The Minister of Finance, Herbert Murerwa, last month reintroduced the capital gains withholding tax on marketable securities of 10%, a move which sparked the impasse on the bourse.


The government however backed down last Thursday reducing the tax to 5%.


The impact of the standoff on the market has been disastrous.


ZSE chief executive officer Emmanuel Munyukwi said during normal trading before the impasse, the stock exchange made about $12 billion a day.


There was no significant trade on the market for 17 days.


“You should also bear in mind that when the capital gains withholding tax was introduced we were entering a period when companies were announcing their financials and this also had an effect on the share prices,” Munyukwi said.


The new 5% will be with effect from October 1.


ZSE chairman Bart Muswaka said investors also lost on opportunities during the standoff.


“There was a policy shift that distorted the market in terms of clarity and investment horizon,” Muswaka said.


He said almost everyone who dealt with the bourse was seriously affected by the standoff.


He also said that the new requirement by the Finance ministry that pension funds should invest 35% in prescribed assets on the basis of market value, also made it unclear in the market.


Murerwa blamed poor consultation for the impasse at the bourse.


“This was a regrettable problem.

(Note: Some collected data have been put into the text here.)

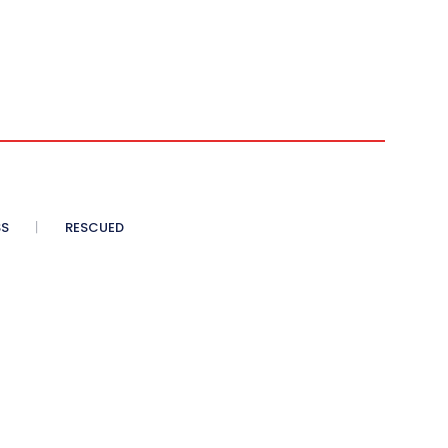
SS
RESCUED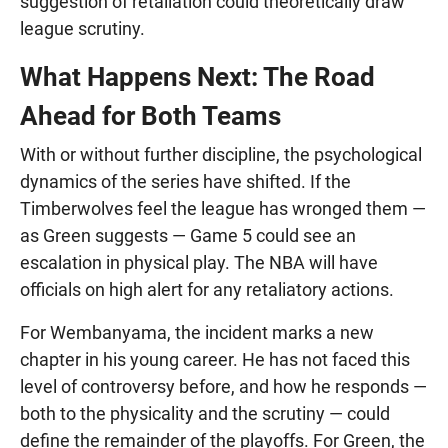
suggestion of retaliation could theoretically draw
league scrutiny.
What Happens Next: The Road
Ahead for Both Teams
With or without further discipline, the psychological
dynamics of the series have shifted. If the
Timberwolves feel the league has wronged them —
as Green suggests — Game 5 could see an
escalation in physical play. The NBA will have
officials on high alert for any retaliatory actions.
For Wembanyama, the incident marks a new
chapter in his young career. He has not faced this
level of controversy before, and how he responds —
both to the physicality and the scrutiny — could
define the remainder of the playoffs. For Green, the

There was poor consultation from the beginning,” he said last week at the CZI congress held in Nyanga.


Murerwa said the issue would be adequately addressed in the 2006 budget.


“There will be fuller consultation and a team will be dispatched to South Africa to see how the tax system works (there).”


The Finance ministry also agreed that insurance companies and pension funds apply 40% of their net monthly cashflows to purchase prescribed assets.


This will be with effect from the November 1, but subject to annual reviews.

In his mid-term fiscal policy review, Murerwa also announced that the insurance and pensions industry will have to hold prescribed assets of 25% for the short-term insurance, 30% for the long-term insurance and 35% for pension funds at market value.


Pension funds, the biggest investors on the ZSE, have been calculating the 35% based on book value.